** RECORDS SHOWN follows **

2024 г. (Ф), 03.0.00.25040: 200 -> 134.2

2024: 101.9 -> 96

** End of RECORDS SHOWN **
** RECORDS SHOWN follows **

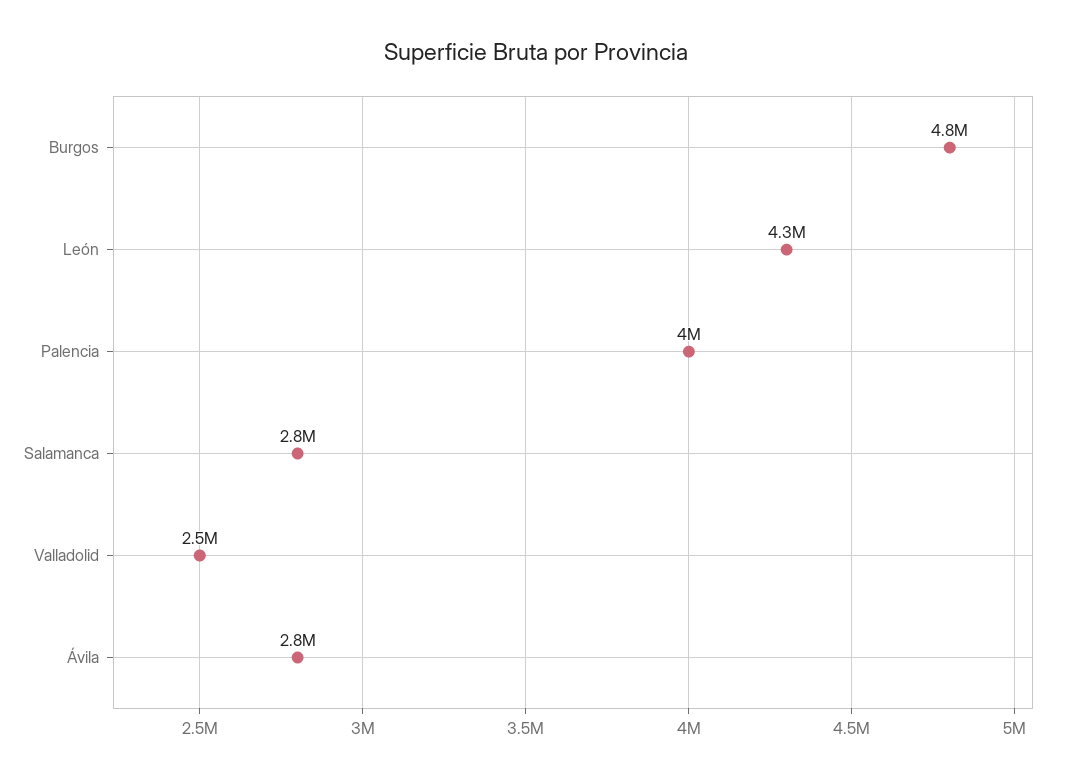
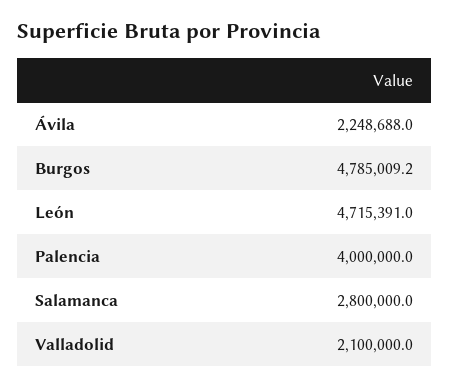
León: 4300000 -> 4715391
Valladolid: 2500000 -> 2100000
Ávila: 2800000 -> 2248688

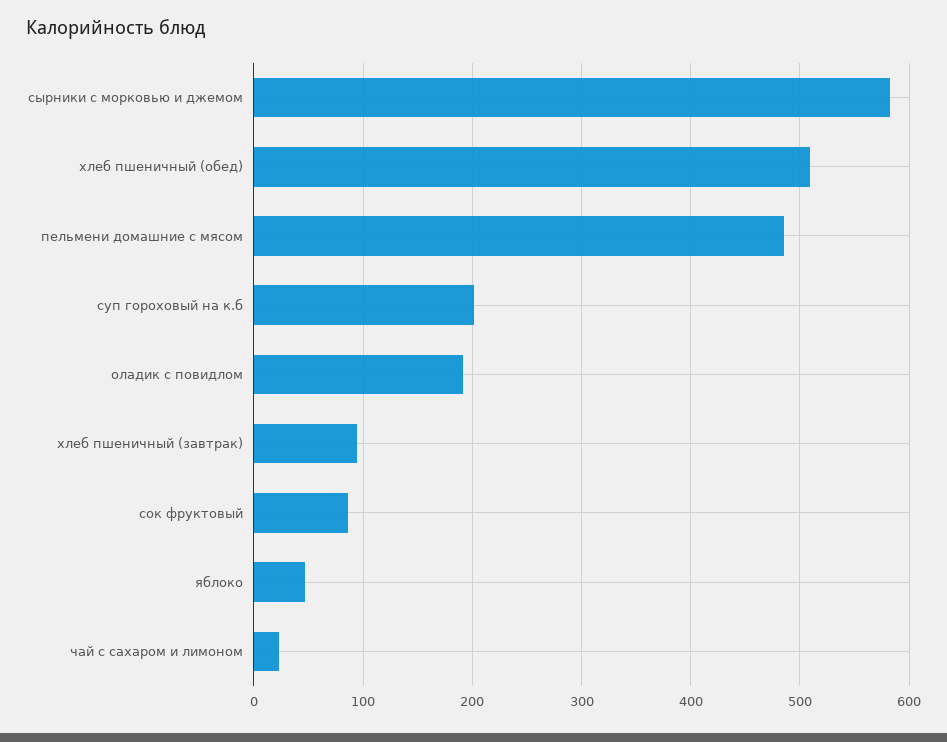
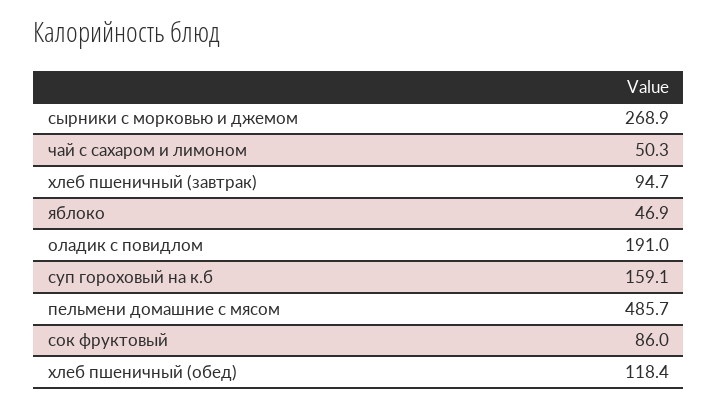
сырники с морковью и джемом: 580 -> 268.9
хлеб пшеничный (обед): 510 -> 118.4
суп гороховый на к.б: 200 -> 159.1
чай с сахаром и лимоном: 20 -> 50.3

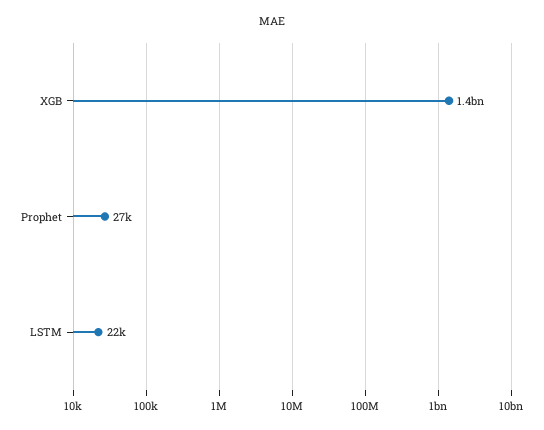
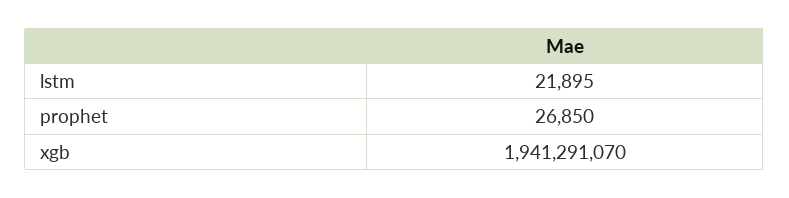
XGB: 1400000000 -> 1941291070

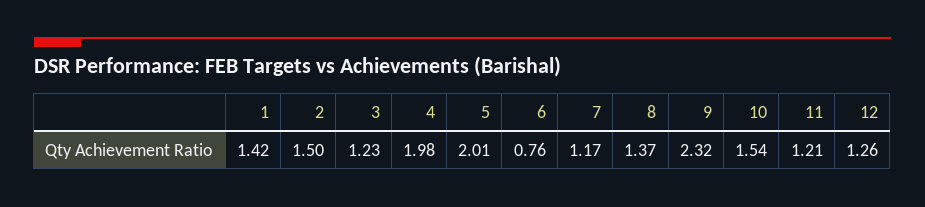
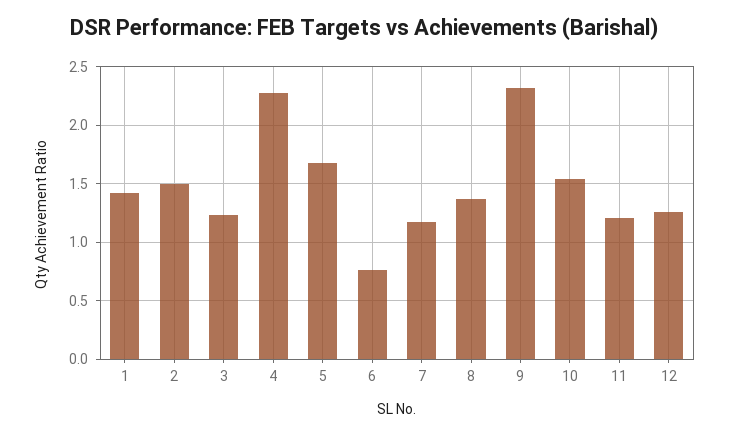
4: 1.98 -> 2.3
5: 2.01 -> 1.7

** End of RECORDS SHOWN **
** RECORDS SHOWN follows **

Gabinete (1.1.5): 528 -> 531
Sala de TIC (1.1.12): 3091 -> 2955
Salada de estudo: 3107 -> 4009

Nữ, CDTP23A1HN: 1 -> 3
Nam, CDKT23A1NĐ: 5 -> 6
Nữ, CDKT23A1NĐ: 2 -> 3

** End of RECORDS SHOWN **

TASK INSTRUCTIONS >> Copy exactly the stretch of data above from the line with "Sala de TIC (1.1.12): 3091 -> 2955" through the line with "Nữ, CDKT23A1NĐ: 2 -> 3", and omit all other lines.

OUTPUT FOR THIS EXERCISE >>
Sala de TIC (1.1.12): 3091 -> 2955
Salada de estudo: 3107 -> 4009

Nữ, CDTP23A1HN: 1 -> 3
Nam, CDKT23A1NĐ: 5 -> 6
Nữ, CDKT23A1NĐ: 2 -> 3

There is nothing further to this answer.